Nuclear receptors are transcription factors. They act as switches on the DNA and regulate which proteins are being produced by a cell. We are particularly interested in the nuclear receptors SXR (steroid and xenobiotic receptor, also called PXR), PPARs (peroxisome proliferator activated receptors), and a very similar receptor called the aryl hydrocarbon receptor (Ah-receptor) or dioxin receptor. All of these receptors are parts of the cellular defensome, sensing the presence of xenobiotics and regulating the expression of proteins that are important in the cellular defense against and disposition of such compounds.
Xenobiotics can regulate SXR-dependent transcription in different ways. If the compounds bind directly to the SXR protein inside the cell, the compound is denoted a ligand for SXR. In contrast to most other nuclear receptors, SXR from different species is activated differently by different ligands. This can lead to species-specific differences in the metabolism (biotransformation) of xenobiotics, and causes problems in toxicological studies where model organisms are used to predict the health risk of exposure to such compounds by animals and humans.
A central question in this project is therefore to map how the SXR protein in different Arctic and marine species are activated by environmental pollutants such as PCBs and brominated flame retardants (BFRs). This is being done by cloning the SXR (and other receptors) from different species, and then by studying how they are activated by different ligands under controlled conditions in vitro (in the test tube).

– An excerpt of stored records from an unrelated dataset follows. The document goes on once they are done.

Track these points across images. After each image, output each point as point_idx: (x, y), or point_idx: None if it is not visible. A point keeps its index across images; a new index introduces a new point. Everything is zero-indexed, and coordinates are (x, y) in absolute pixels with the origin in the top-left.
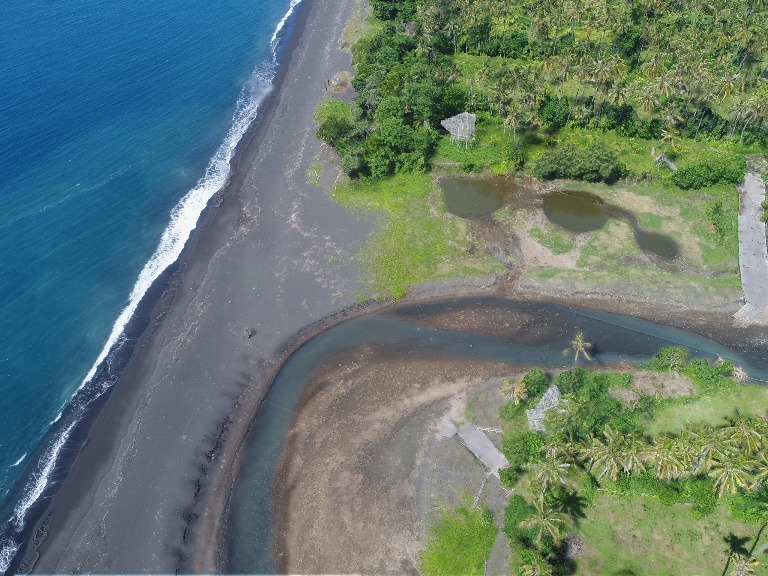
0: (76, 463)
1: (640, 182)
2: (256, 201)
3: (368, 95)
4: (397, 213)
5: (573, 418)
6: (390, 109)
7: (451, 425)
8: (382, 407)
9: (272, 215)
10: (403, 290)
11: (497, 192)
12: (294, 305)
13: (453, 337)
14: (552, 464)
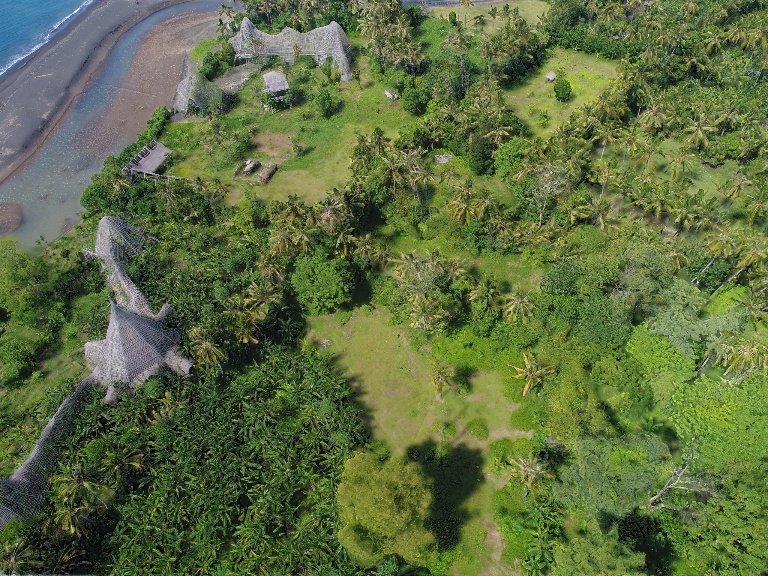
0: None
1: None
2: None
3: None
4: None
5: None
6: None
7: None
8: (193, 21)
9: None
10: None
11: None
12: None
13: (237, 4)
14: None
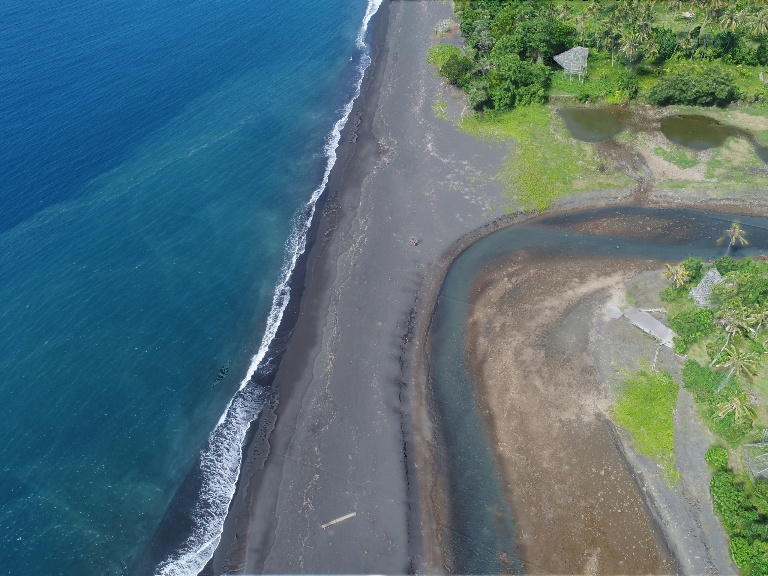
0: (287, 348)
1: (752, 104)
2: (390, 135)
3: (479, 37)
4: (525, 140)
5: (742, 289)
6: (508, 46)
7: (616, 309)
8: (548, 298)
9: (409, 146)
10: (546, 203)
11: (614, 119)
12: (449, 218)
13: (600, 240)
14: (742, 316)
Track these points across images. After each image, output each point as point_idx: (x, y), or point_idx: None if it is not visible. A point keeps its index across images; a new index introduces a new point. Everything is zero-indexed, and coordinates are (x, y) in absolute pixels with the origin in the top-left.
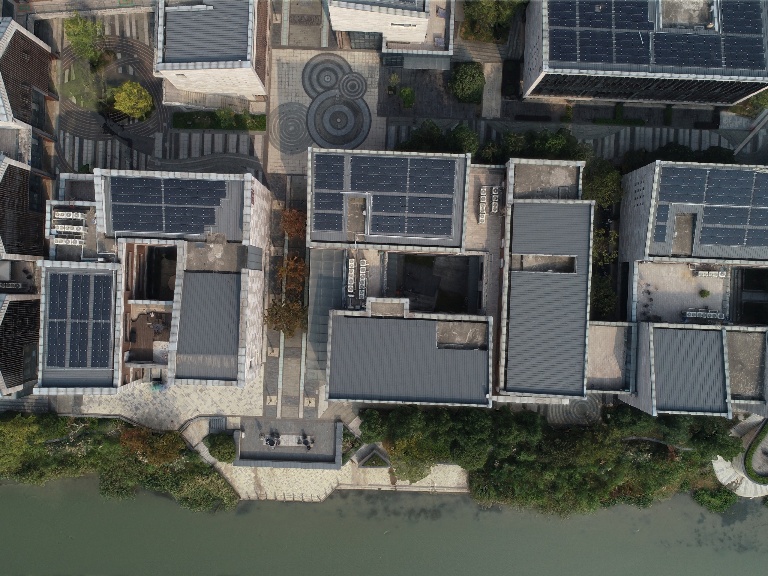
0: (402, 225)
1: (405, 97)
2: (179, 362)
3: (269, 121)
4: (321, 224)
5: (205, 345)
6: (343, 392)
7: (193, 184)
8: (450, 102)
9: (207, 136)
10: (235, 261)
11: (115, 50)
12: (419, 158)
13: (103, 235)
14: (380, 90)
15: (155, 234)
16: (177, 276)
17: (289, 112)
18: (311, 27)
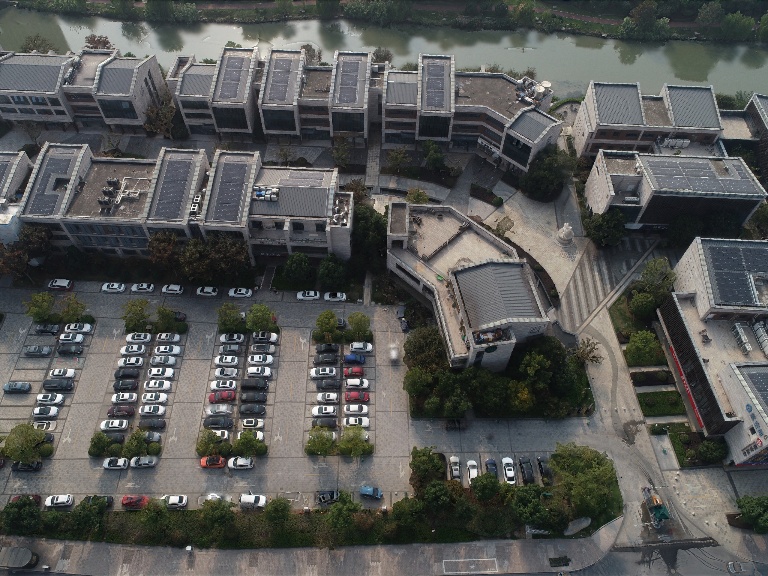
0: None
1: None
2: None
3: None
4: None
5: None
6: None
7: None
8: None
9: None
10: None
11: None
12: None
13: None
14: None
15: None
16: None
17: None
18: None
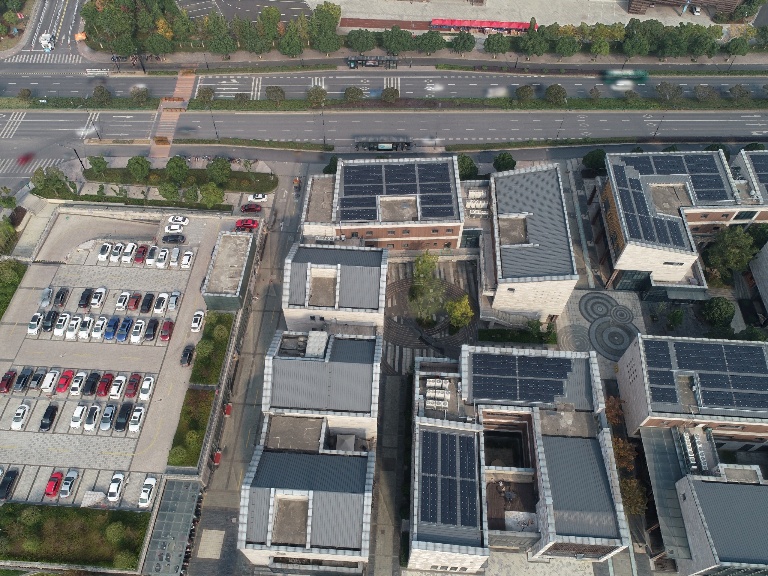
0: (730, 399)
1: (678, 316)
2: (556, 518)
3: (558, 338)
4: (658, 397)
5: (578, 502)
6: (731, 556)
7: (543, 360)
8: (705, 327)
9: (507, 347)
10: (586, 427)
11: (428, 287)
12: (731, 345)
13: (463, 402)
14: (645, 318)
15: (510, 402)
16: (537, 438)
17: (573, 331)
18: (579, 275)
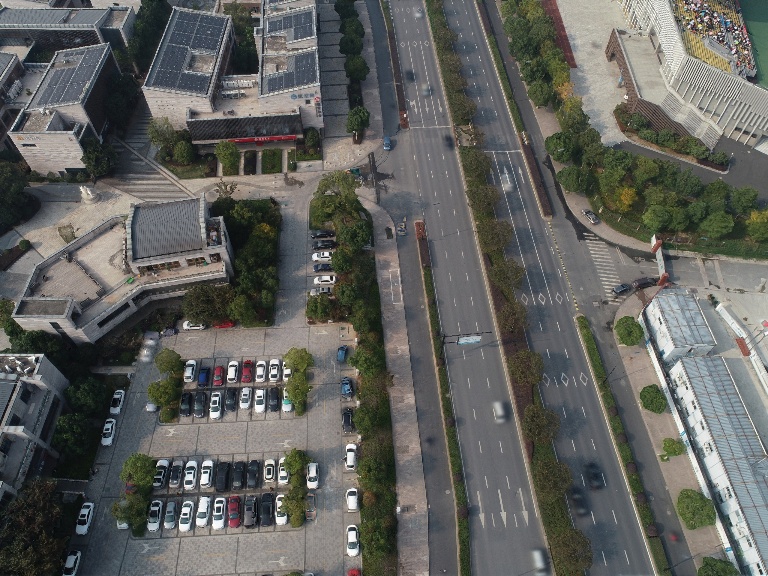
0: None
1: None
2: None
3: None
4: None
5: None
6: None
7: None
8: None
9: None
10: None
11: None
12: None
13: None
14: None
15: None
16: None
17: None
18: None
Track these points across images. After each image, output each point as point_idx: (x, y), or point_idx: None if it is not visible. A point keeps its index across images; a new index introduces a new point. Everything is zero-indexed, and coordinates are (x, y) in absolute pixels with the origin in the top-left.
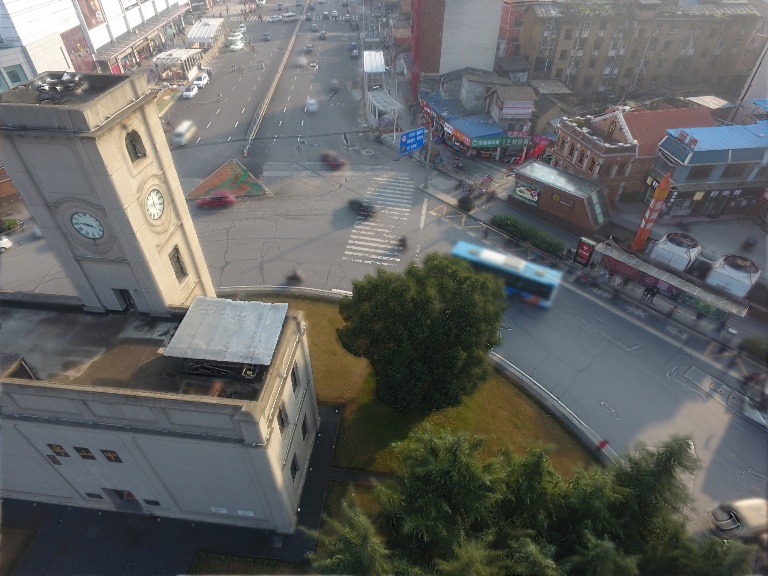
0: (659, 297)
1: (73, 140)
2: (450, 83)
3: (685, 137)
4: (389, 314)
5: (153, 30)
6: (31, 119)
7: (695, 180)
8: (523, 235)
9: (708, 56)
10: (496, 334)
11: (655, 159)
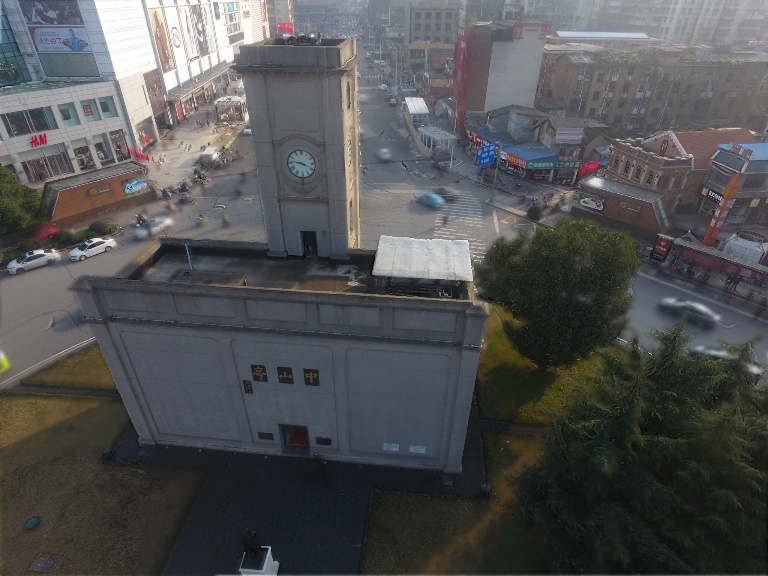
0: (742, 285)
1: (321, 77)
2: (498, 117)
3: (739, 149)
4: (541, 263)
5: (210, 80)
6: (289, 59)
7: (750, 189)
8: None
9: (726, 98)
10: (628, 291)
11: (708, 172)
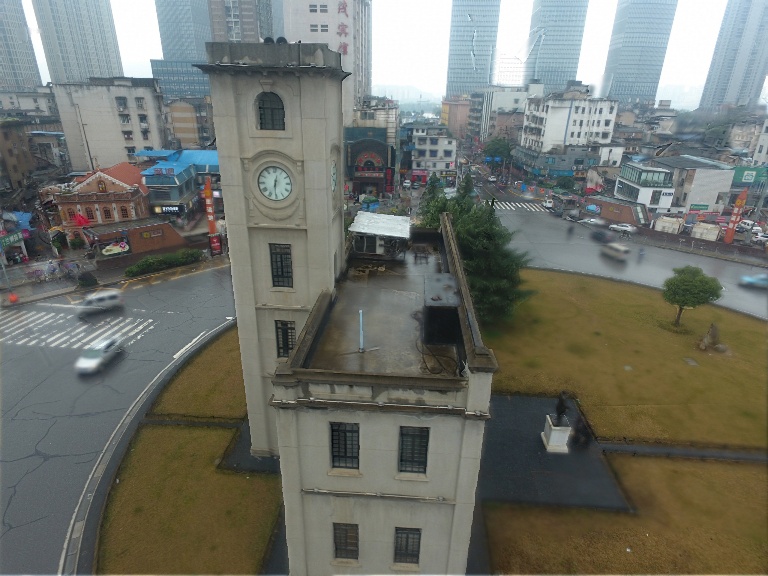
0: None
1: None
2: None
3: (161, 171)
4: None
5: None
6: (330, 62)
7: (181, 197)
8: (168, 263)
9: (13, 155)
10: None
11: (147, 196)
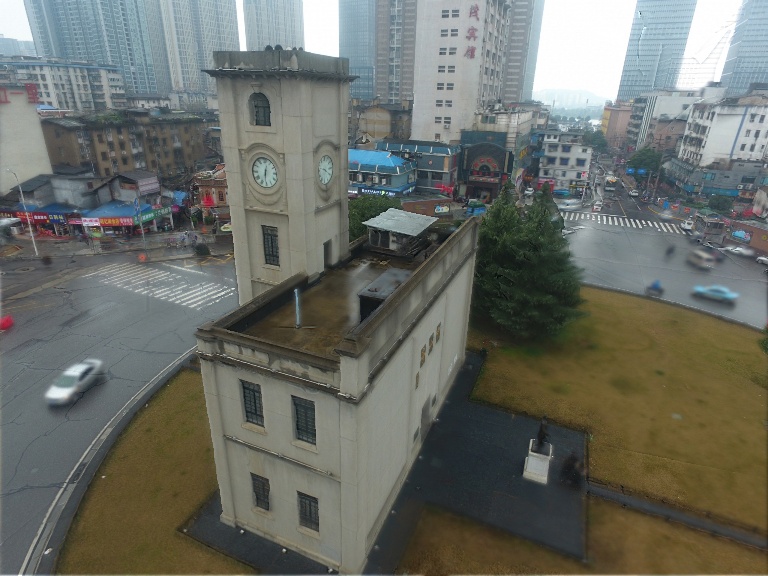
0: None
1: (339, 83)
2: (39, 190)
3: None
4: None
5: None
6: (322, 66)
7: None
8: None
9: None
10: None
11: None
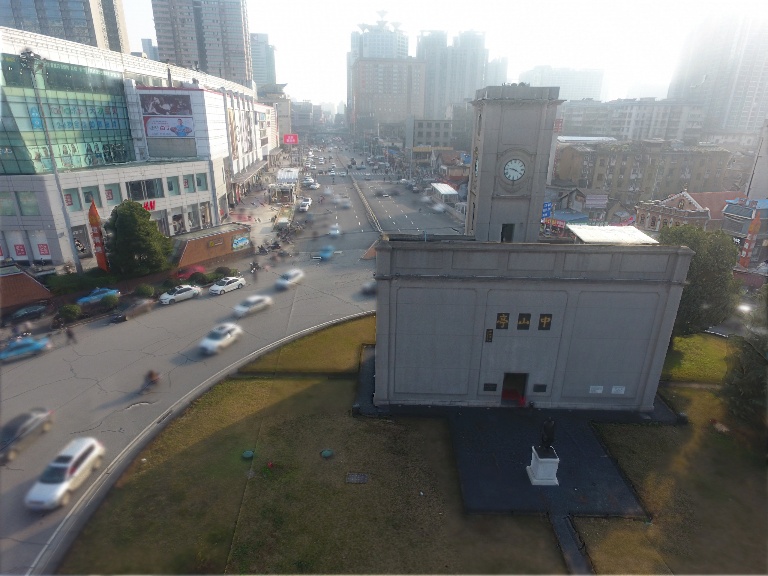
0: None
1: (543, 106)
2: None
3: (745, 202)
4: None
5: None
6: (521, 94)
7: (759, 232)
8: None
9: (701, 179)
10: None
11: (721, 222)
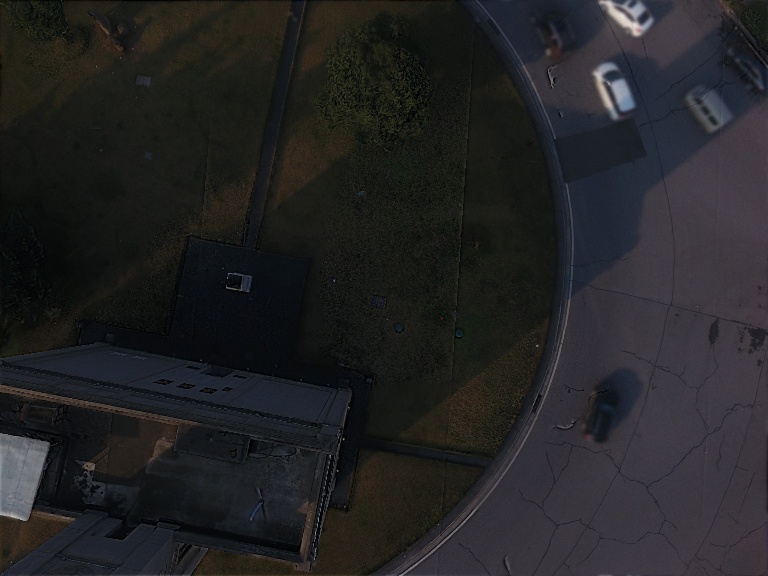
0: None
1: None
2: None
3: None
4: None
5: None
6: None
7: None
8: None
9: None
10: None
11: None
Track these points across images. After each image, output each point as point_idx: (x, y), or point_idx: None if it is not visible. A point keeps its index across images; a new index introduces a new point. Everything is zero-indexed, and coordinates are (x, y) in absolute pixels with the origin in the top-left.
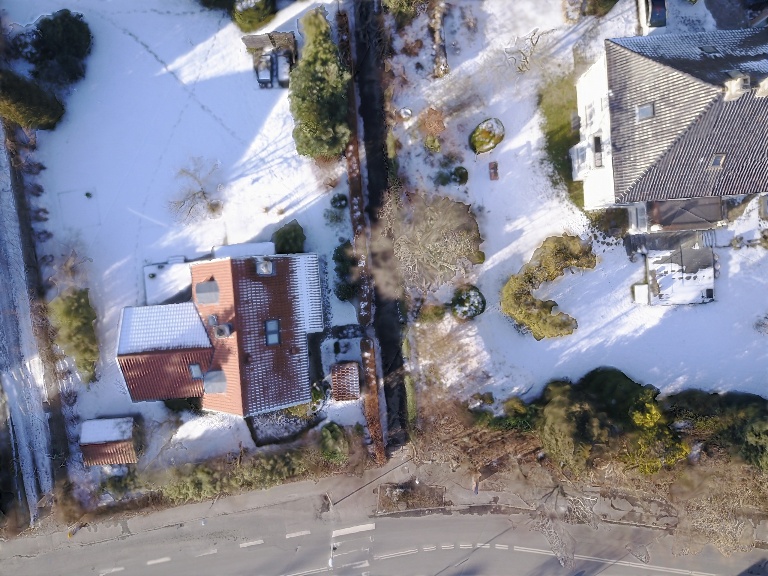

Detailed knowledge of the gene sequence of the SXR receptor from different species also provides a basis for modeling the molecular structure of the receptor, thereby providing insight into how different molecules may activate SXR from different species differently. This may give us increased predictive power to understand the responses of different organisms to contaminants, when only the sequence of their SXR gene is known.
The project is supported by the Norwegian Research Council.